In un’economia di mercato funzionante (la nostra non è né funzionante né – spesso – di mercato) i salari vengono fissati in relazione:
1) alla produttività
2) al costo della vita.
Brevemente ricordiamo il perché:
1) Se il salario nominale cresce più della produttività del lavoro, il costo del lavoro per unità di prodotto sale, le aziende perdono competitività e nella migliore delle ipotesi non creano risorse per crescere.
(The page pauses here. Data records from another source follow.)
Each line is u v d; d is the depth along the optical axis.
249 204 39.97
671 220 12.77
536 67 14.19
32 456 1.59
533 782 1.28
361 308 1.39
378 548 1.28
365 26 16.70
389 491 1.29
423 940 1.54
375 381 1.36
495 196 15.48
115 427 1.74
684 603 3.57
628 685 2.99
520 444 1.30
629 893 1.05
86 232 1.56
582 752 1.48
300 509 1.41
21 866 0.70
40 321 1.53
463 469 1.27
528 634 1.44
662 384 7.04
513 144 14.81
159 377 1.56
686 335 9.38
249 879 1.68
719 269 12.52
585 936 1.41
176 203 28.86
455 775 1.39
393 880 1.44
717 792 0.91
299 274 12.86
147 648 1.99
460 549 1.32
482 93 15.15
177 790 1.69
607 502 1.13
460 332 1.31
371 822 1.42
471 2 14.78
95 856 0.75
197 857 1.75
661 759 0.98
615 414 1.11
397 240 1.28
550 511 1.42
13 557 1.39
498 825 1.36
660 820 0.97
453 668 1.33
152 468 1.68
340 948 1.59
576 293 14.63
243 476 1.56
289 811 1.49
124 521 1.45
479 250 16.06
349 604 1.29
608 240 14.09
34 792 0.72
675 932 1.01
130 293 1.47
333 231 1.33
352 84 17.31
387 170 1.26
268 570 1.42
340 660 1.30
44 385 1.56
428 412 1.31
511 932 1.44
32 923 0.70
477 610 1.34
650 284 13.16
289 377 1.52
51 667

Nella peggiore chiudono o chiedono (e in Italia ottengono) soldi pubblici per non chiudere.
Se, invece, il salario nominale cresce meno della produttività del lavoro, abbiamo una iniqua distribuzione a vantaggio di chi possiede il capitale.
2) COSTO DELLA VITA. Se il salario nominale è uguale, ma nella zona A la vita costa il 20% più che nella zona B, nella zona A il salario reale (l’unico che conta, per il funzionamento dell’economia) sarà più basso del 20%.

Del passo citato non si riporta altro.